▶ **Your objective**: Write out every line of the material below word for word, leaving out the pictures.

Source records:

* * * * * * *

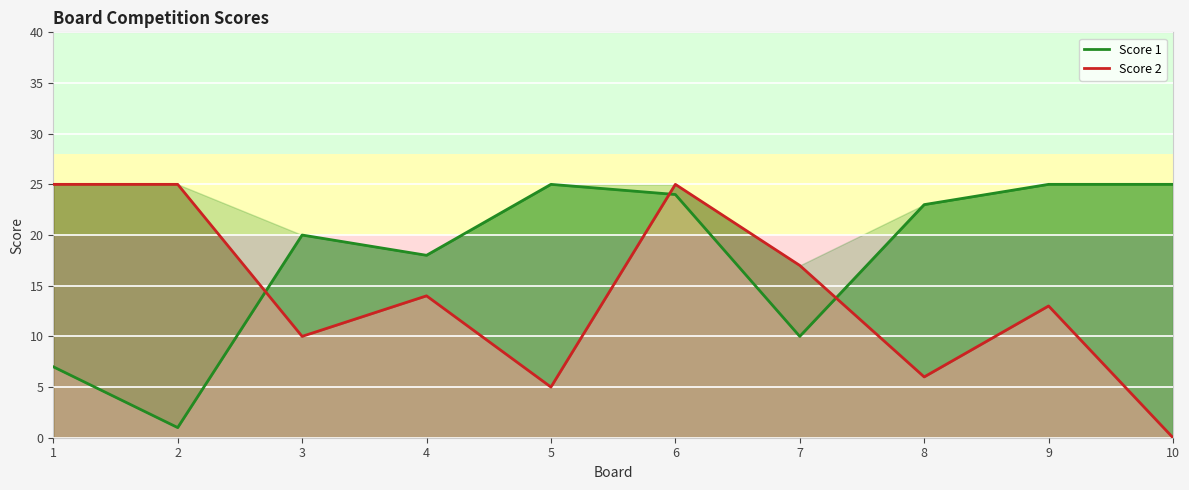

Rank the series by their average value, from highest to lowest.

Score 1, Score 2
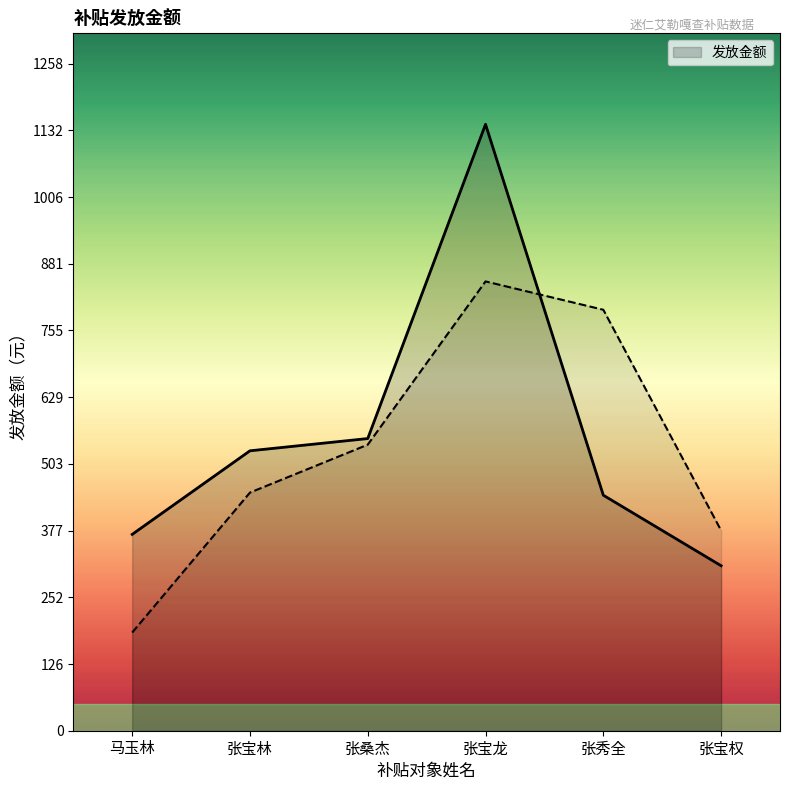

Is it true that the value at 张宝林 is 874.6?

False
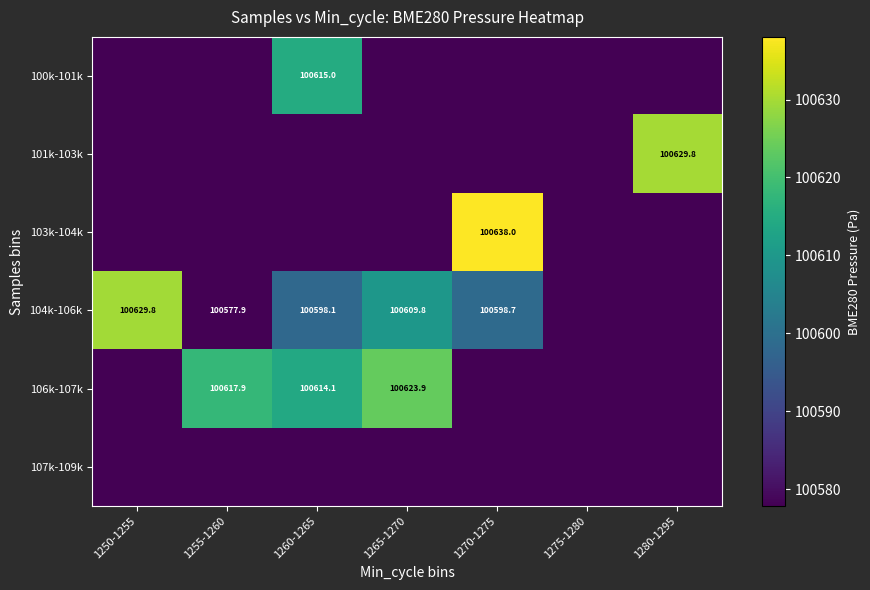

Which series has the largest total across all categories?

104k-106k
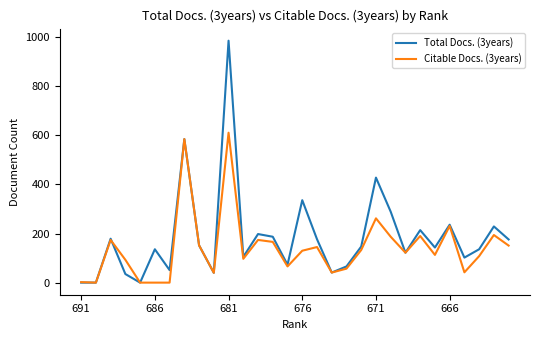

At how many categories does at least one series exceed 369?

3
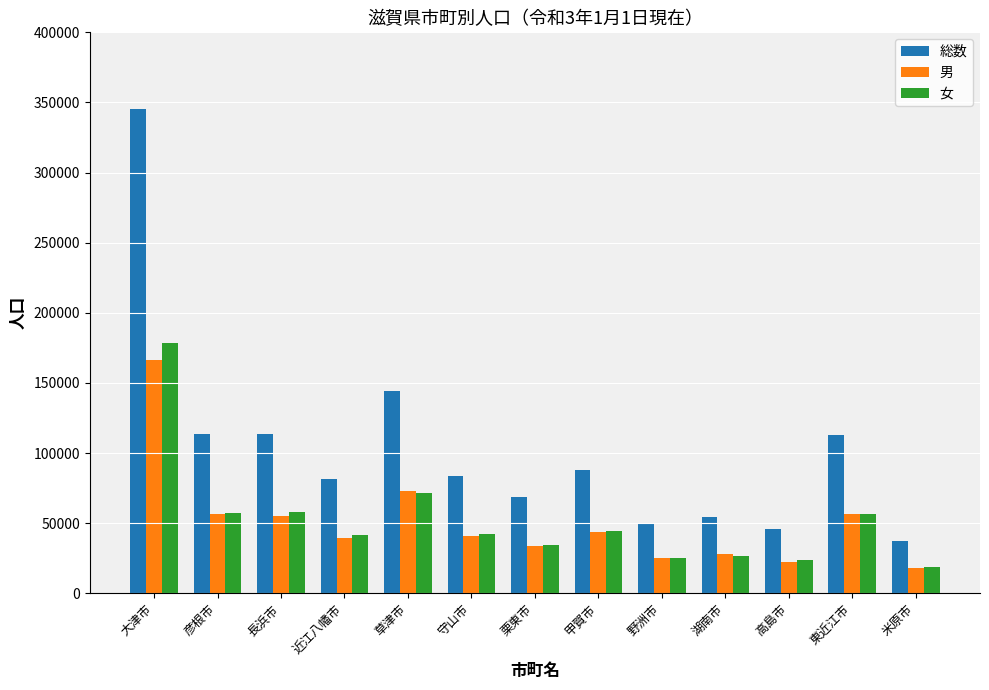

Rank the series at 大津市 from lowest to highest value.

男, 女, 総数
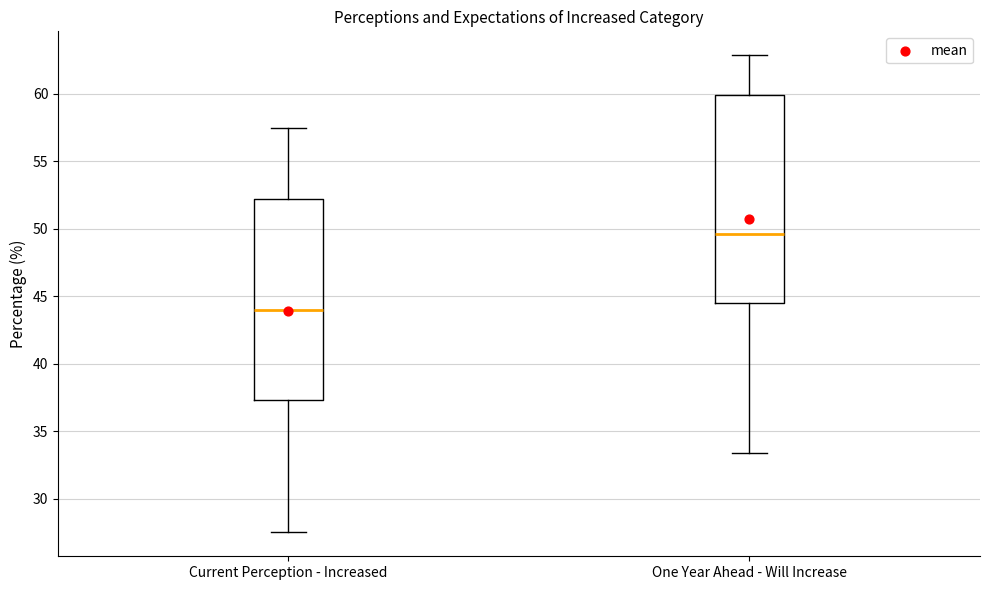

Where is the upper edge of the box for One Year Ahead - Will Increase on the y-axis? The values are not printed on the chart, so give them approximately, as read against the axis.

60.0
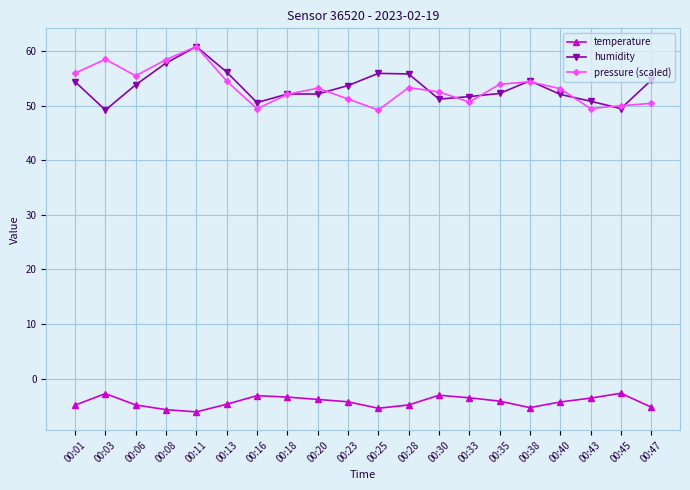

At 00:47, list the series in order from largest to smallest.

humidity, pressure (scaled), temperature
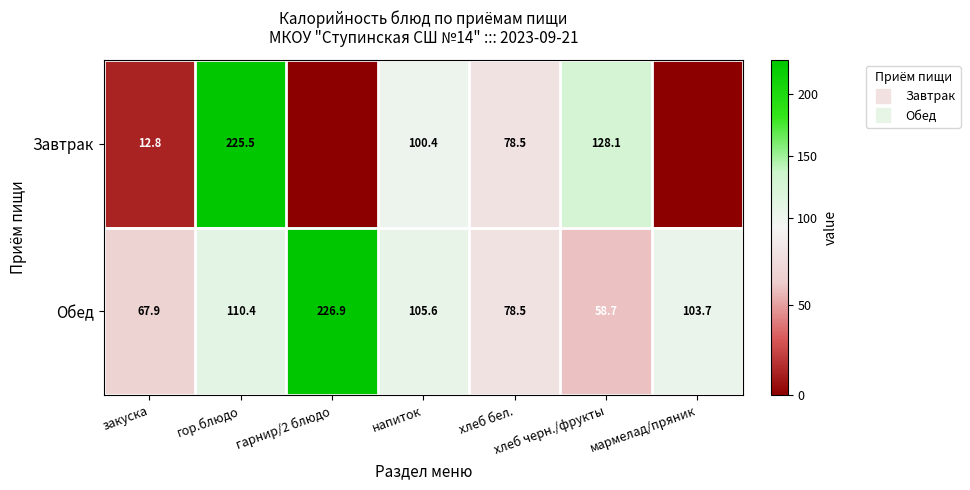

What is the total value across all series at закуска?

80.7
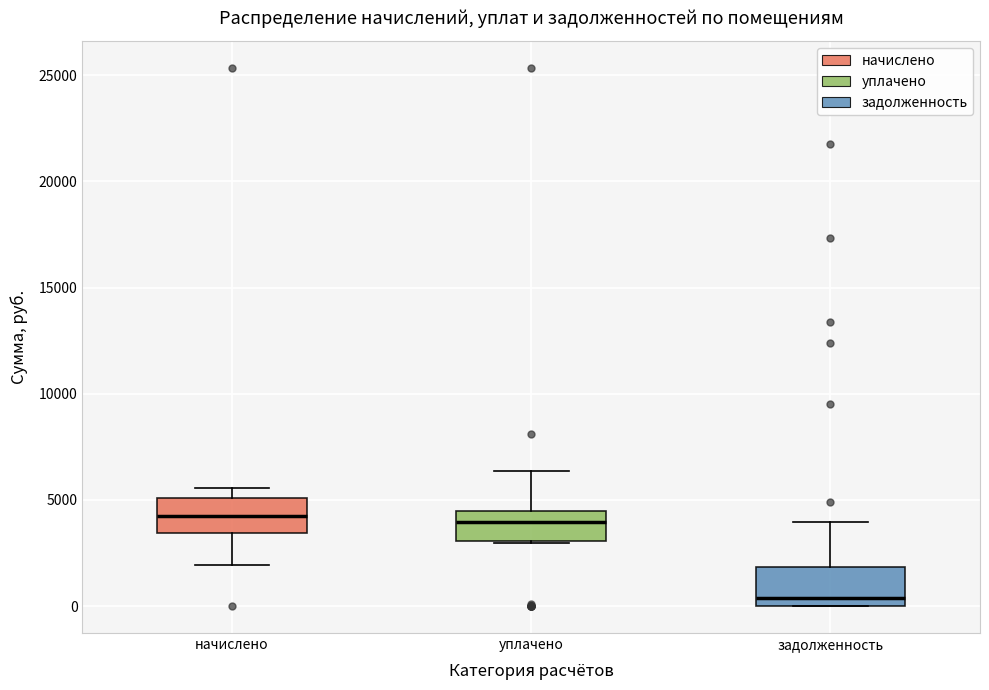

Where is the upper edge of the box for уплачено on the y-axis? The values are not printed on the chart, so give them approximately, as read against the axis.

4500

* * * * * * *

▶ **Output of the exercise**:
Rank the series by their average value, from highest to lowest.

Score 1, Score 2

Is it true that the value at 张宝林 is 874.6?

False

Which series has the largest total across all categories?

104k-106k

At how many categories does at least one series exceed 369?

3

Rank the series at 大津市 from lowest to highest value.

男, 女, 総数

Where is the upper edge of the box for One Year Ahead - Will Increase on the y-axis? The values are not printed on the chart, so give them approximately, as read against the axis.

60.0

At 00:47, list the series in order from largest to smallest.

humidity, pressure (scaled), temperature

What is the total value across all series at закуска?

80.7

Where is the upper edge of the box for уплачено on the y-axis? The values are not printed on the chart, so give them approximately, as read against the axis.

4500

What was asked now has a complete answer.